======== Entries provided
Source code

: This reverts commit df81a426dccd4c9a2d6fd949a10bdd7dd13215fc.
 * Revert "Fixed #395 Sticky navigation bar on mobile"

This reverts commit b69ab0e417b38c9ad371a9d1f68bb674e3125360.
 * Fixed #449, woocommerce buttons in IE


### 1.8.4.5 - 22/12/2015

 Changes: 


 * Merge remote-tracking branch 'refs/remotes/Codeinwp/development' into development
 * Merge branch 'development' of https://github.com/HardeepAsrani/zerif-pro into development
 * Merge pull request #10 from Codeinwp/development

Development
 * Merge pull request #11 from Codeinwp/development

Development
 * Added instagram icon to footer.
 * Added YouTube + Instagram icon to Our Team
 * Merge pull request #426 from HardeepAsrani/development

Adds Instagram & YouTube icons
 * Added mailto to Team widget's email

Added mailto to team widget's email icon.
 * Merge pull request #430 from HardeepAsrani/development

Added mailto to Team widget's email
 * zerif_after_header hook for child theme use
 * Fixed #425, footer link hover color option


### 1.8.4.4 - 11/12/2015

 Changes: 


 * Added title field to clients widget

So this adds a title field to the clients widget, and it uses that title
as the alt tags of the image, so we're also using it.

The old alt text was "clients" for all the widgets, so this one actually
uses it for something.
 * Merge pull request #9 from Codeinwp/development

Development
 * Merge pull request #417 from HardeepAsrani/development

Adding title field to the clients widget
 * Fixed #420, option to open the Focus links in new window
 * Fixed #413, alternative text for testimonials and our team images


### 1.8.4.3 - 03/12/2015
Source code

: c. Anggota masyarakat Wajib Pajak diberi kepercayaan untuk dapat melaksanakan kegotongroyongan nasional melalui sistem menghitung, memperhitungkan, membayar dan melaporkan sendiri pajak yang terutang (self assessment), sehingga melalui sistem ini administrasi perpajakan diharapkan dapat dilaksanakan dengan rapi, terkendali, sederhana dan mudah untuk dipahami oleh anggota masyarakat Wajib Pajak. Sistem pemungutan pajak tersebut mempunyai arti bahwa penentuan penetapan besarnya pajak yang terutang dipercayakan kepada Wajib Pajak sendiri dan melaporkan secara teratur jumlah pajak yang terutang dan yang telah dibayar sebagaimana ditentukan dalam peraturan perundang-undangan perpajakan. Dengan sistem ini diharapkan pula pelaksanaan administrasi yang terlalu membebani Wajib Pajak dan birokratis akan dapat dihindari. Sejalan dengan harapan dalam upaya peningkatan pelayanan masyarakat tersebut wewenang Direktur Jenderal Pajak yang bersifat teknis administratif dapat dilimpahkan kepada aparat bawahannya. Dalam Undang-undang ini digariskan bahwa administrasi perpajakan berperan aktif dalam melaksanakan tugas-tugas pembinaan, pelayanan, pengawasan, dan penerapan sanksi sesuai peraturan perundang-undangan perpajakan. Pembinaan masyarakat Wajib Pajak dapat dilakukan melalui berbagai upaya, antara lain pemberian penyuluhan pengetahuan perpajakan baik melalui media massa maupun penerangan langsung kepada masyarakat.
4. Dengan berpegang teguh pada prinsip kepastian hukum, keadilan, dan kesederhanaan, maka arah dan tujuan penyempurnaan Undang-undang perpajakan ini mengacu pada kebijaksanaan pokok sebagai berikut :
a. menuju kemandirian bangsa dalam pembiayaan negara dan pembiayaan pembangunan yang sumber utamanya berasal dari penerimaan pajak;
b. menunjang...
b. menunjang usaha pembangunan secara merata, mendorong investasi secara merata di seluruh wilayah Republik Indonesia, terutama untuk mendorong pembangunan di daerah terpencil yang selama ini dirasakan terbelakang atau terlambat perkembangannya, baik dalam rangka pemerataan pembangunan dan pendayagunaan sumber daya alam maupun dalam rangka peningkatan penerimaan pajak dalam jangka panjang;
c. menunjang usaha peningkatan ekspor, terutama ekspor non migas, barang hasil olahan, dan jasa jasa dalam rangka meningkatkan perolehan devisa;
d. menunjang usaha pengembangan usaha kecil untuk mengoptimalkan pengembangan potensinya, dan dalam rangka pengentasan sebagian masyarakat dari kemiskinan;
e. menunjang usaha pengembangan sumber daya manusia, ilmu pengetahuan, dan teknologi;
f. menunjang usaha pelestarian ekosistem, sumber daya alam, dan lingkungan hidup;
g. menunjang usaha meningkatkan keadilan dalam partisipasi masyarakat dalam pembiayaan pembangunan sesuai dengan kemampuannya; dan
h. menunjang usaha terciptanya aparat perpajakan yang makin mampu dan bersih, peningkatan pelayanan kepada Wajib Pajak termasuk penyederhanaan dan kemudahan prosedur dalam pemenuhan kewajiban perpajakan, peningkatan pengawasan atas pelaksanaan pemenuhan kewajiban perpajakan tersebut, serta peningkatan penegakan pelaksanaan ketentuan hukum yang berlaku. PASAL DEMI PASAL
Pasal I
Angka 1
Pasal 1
================
### Work task
Return, from the data above, each line in which the string "untuk" appears.

### Written response
: c. Anggota masyarakat Wajib Pajak diberi kepercayaan untuk dapat melaksanakan kegotongroyongan nasional melalui sistem menghitung, memperhitungkan, membayar dan melaporkan sendiri pajak yang terutang (self assessment), sehingga melalui sistem ini administrasi perpajakan diharapkan dapat dilaksanakan dengan rapi, terkendali, sederhana dan mudah untuk dipahami oleh anggota masyarakat Wajib Pajak. Sistem pemungutan pajak tersebut mempunyai arti bahwa penentuan penetapan besarnya pajak yang terutang dipercayakan kepada Wajib Pajak sendiri dan melaporkan secara teratur jumlah pajak yang terutang dan yang telah dibayar sebagaimana ditentukan dalam peraturan perundang-undangan perpajakan. Dengan sistem ini diharapkan pula pelaksanaan administrasi yang terlalu membebani Wajib Pajak dan birokratis akan dapat dihindari. Sejalan dengan harapan dalam upaya peningkatan pelayanan masyarakat tersebut wewenang Direktur Jenderal Pajak yang bersifat teknis administratif dapat dilimpahkan kepada aparat bawahannya. Dalam Undang-undang ini digariskan bahwa administrasi perpajakan berperan aktif dalam melaksanakan tugas-tugas pembinaan, pelayanan, pengawasan, dan penerapan sanksi sesuai peraturan perundang-undangan perpajakan. Pembinaan masyarakat Wajib Pajak dapat dilakukan melalui berbagai upaya, antara lain pemberian penyuluhan pengetahuan perpajakan baik melalui media massa maupun penerangan langsung kepada masyarakat.
b. menunjang usaha pembangunan secara merata, mendorong investasi secara merata di seluruh wilayah Republik Indonesia, terutama untuk mendorong pembangunan di daerah terpencil yang selama ini dirasakan terbelakang atau terlambat perkembangannya, baik dalam rangka pemerataan pembangunan dan pendayagunaan sumber daya alam maupun dalam rangka peningkatan penerimaan pajak dalam jangka panjang;
d. menunjang usaha pengembangan usaha kecil untuk mengoptimalkan pengembangan potensinya, dan dalam rangka pengentasan sebagian masyarakat dari kemiskinan;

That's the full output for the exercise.